Challenges and considerations to cloud migration
Lee cites several issues about why some enterprises pick an on-prem ERP solution over its cloud cousin.
When considering migrating an ERP to the cloud, attention should be paid to the existing data or databases as a key consideration. Most organization’s data are still primarily on-premises or in a hybrid environment, thus how the cloud-based ERP works with these data or databases is an important consideration.
He goes on to say that many organizations who adopted legacy on-premises ERP do not have the habit to constantly upgrade the versions of their ERP applications because it’s usually considered as a one-off-purchase and made to run till the end of life.
Contrast this to a cloud-based ERP usually has a much faster upgrade (shorter update) cycle. ERP vendors are also pushing new functionality on their cloud-based version.
On-prem versions take longer to get updates.
Lee says whether its non-cloud or cloud ERP, standardization of existing business processes and the digitalization of existing data required to drive the ERP application are key consideration too before adoption.
The general driver for businesses adopting ERP is the efficiency gain that an ERP application brings through the automation of many of the backend processes.
Another criterion is increased visibility, timeliness and fidelity of business metrics output of the ERP application. Many vendors use templated industry-specific best practice processes to shorten the time to value for ERP implementation.
ERP implementation can be a major undertaking for large organizations compared to SMBs. One thing is certain, the success metric has shifted from “total cost of ownership” to “time to value”.
IBM’s Yap shares his list of challenges including an enterprise’s concern over data security, the type of cloud technology and migration skillset, network performance considerations, the comfort level of owning hardware vs renting cloud infrastructure.

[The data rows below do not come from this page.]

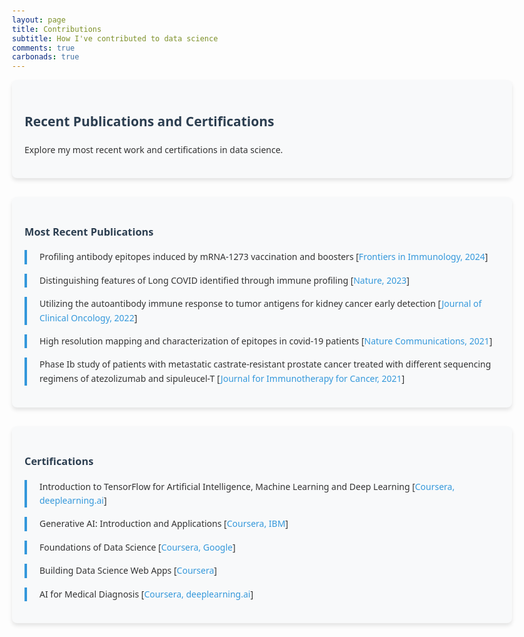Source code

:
 ```yaml
---
layout: page
title: Contributions
subtitle: How I've contributed to data science 
comments: true
carbonads: true
---
```


<style>
body {
    font-family: 'Segoe UI', Tahoma, Geneva, Verdana, sans-serif;
    line-height: 1.6;
    color: #333;
    max-width: 800px;
    margin: 0 auto;
    padding: 20px;
}

h1, h2, h3 {
    color: #2c3e50;
}

.section {
    background-color: #f8f9fa;
    border-radius: 8px;
    padding: 20px;
    margin-bottom: 30px;
    box-shadow: 0 4px 6px rgba(0, 0, 0, 0.1);
}

.publication, .certification {
    margin-bottom: 15px;
    padding-left: 20px;
    border-left: 4px solid #3498db;
}

a {
    color: #3498db;
    text-decoration: none;
    transition: color 0.3s ease;
}

a:hover {
    color: #2980b9;
}

.responsive-image {
    max-width: 100%;
    height: auto;
    display: block;
    margin-left: auto;
    margin-right: auto;
    border-radius: 8px;
    box-shadow: 0 4px 6px rgba(0, 0, 0, 0.1);
}
</style>

<div class="section">
    <h2>Recent Publications and Certifications</h2>
    <p>Explore my most recent work and certifications in data science.</p>
</div>

<div class="section">
    <h3>Most Recent Publications</h3>
    <div class="publication">
        <p>Profiling antibody epitopes induced by mRNA-1273 vaccination and boosters [<a href="https://www.frontiersin.org/journals/immunology/articles/10.3389/fimmu.2024.1285278/full">Frontiers in Immunology, 2024</a>]</p>
    </div>
    <div class="publication">
        <p>Distinguishing features of Long COVID identified through immune profiling [<a href="https://www.nature.com/articles/s41586-023-06651-y">Nature, 2023</a>]</p>
    </div>
    <div class="publication">
        <p>Utilizing the autoantibody immune response to tumor antigens for kidney cancer early detection [<a href="https://ascopubs.org/doi/abs/10.1200/JCO.2022.40.6_suppl.369">Journal of Clinical Oncology, 2022</a>]</p>
    </div>
    <div class="publication">
        <p>High resolution mapping and characterization of epitopes in covid-19 patients [<a href="https://www.nature.com/articles/s42003-021-02835-2.epdf?sharing_token=rajlat2hmp0IhtuPpDDuy9RgN0jAjWel9jnR3ZoTv0P2_ElLLUD6Dnf03M7AB8TzIVWdLvAyYnIpS7D8f8lKlNjejSnNXPXSGJzmtDyW-I54HJ2SIyLTGUJPaAANAn6T0D6GfuREWZSqhrYDH-xgIOPjNdyOQ0uPOKAEAFe1OAg%3D">Nature Communications, 2021</a>]</p>
    </div>
    <div class="publication">
        <p>Phase Ib study of patients with metastatic castrate-resistant prostate cancer treated with different sequencing regimens of atezolizumab and sipuleucel-T [<a href="https://jitc.bmj.com/content/9/8/e002931">Journal for Immunotherapy for Cancer, 2021</a>]</p>
    </div>
</div>

<div class="section">
    <h3>Certifications</h3>
    <div class="certification">
        <p>Introduction to TensorFlow for Artificial Intelligence, Machine Learning and Deep Learning [<a href="https://coursera.org/share/d6d78d704133cc8a37725be520787256">Coursera, deeplearning.ai</a>]</p>
    </div>
    <div class="certification">
        <p>Generative AI: Introduction and Applications [<a href="https://coursera.org/share/46299a8368fa4a1114de9cc7ce89d412">Coursera, IBM</a>]</p>
    </div>
    <div class="certification">
        <p>Foundations of Data Science [<a href="https://coursera.org/share/9f37553e8023098ed84a36bce6461f58">Coursera, Google</a>]</p>
    </div>
    <div class="certification">
        <p>Building Data Science Web Apps [<a href="https://coursera.org/share/e38cbb7230a8e912092a3d345773bff9">Coursera</a>]</p>
    </div>
    <div class="certification">
        <p>AI for Medical Diagnosis [<a href="https://coursera.org/share/c4f8673987b62b29ec79c3d907987bd2">Coursera, deeplearning.ai</a>]</p>
    </div>
</div>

“Key priority in ERP solution selection will be based on the matching the ERP software functional capabilities and specialization to the business and industry domain, as ultimately the ERP software has to meet the business domain requirements,” he added.

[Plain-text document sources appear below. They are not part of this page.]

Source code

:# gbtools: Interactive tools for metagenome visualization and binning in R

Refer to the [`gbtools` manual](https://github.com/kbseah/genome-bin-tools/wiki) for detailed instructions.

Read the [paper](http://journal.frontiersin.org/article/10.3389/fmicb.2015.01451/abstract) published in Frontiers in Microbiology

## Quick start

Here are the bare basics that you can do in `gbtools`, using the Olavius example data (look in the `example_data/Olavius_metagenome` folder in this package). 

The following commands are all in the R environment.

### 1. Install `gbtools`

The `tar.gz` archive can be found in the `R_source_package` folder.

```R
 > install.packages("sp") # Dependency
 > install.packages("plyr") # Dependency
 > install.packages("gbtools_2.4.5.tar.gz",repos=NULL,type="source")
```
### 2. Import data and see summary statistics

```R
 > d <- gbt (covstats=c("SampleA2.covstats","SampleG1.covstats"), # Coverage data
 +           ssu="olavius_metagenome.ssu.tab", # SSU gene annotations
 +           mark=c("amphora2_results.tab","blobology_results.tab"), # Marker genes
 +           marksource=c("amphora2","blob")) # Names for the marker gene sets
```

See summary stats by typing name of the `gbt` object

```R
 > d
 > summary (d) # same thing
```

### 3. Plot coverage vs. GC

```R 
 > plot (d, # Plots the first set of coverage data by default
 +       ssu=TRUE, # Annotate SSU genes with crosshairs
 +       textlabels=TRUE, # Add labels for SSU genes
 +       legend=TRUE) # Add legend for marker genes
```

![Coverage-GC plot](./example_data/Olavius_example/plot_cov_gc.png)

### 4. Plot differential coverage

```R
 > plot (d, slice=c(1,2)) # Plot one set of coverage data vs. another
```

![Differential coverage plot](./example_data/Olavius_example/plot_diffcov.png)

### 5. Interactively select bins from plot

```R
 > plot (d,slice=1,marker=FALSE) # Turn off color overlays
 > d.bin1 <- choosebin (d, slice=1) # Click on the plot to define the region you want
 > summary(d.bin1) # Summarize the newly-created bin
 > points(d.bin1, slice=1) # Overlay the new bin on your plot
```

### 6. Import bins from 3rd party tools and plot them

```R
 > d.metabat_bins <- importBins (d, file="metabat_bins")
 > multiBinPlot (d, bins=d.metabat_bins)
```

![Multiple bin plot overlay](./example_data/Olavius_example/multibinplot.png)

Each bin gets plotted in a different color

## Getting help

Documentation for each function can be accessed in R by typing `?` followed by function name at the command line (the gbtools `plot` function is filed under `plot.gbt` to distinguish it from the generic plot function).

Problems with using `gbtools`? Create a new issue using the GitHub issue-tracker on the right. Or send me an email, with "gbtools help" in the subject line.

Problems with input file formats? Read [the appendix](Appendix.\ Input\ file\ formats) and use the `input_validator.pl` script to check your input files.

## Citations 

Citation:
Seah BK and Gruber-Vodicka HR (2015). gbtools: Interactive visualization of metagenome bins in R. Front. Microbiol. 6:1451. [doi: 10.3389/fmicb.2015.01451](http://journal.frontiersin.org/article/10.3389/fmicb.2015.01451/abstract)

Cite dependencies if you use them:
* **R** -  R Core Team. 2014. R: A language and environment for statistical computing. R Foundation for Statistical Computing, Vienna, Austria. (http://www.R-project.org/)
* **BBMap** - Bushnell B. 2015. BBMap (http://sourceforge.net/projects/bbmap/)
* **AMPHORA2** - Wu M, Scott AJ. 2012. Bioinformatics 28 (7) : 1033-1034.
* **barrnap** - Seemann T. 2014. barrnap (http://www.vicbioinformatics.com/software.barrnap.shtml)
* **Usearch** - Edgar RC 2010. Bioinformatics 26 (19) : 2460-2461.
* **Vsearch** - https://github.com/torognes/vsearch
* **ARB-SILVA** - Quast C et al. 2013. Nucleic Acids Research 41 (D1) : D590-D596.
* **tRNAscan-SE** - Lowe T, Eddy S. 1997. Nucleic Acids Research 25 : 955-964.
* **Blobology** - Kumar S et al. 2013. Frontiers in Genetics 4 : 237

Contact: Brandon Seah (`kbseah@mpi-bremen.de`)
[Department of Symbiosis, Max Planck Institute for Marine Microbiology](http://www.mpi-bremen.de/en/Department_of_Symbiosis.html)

Cloud ERP for large enterprises
IDC says cloud ERP adoption is growing significantly in comparison to non-cloud ERP. ERP is typically a critical enterprise application for medium to large enterprises because of the complexity and scale of their operations.
The total size of the cloud ERP market in ASEAN for 2019 is about USD324M, growing to USD745M in 2024 at a CAGR of 18%. COVID-19 impact on this forecast is only slightly positive. We do not expect a big uptick for post COVID.
IDC’s Lee says ERP is a mature software market with most of the growth derived from the mid-tier segment, including SMBs. The reason for this he says is because most of the large enterprises who need an ERP already deployed an ERP.
Migration discussion will depend on the plans and outlook for these large enterprises. Covid-19 will delay some of the migration plans of these enterprises.
Cloud ERP for ASEAN SMBs
Most SMB in ASEAN will still be greenfield deployment for ERP. In this case, cloud ERP is definitely in favour if they already have the plan to do so.
COVID-19 would have a slightly positive impact on the adoption.
“My take of SMB proportion would only be 30% or less. We do see the drive of SMB to digitally transform during this pandemic to mitigate the change in the business environment,” said Lee.
However, ERP is still a back-office application and the digitalization of front-office operations tend to be the focus of any digital transformation effort, he added.
“Therefore, expected a moderate growth of cloud ERP for the ASEAN SMB segment post COVID,” predicted Lee.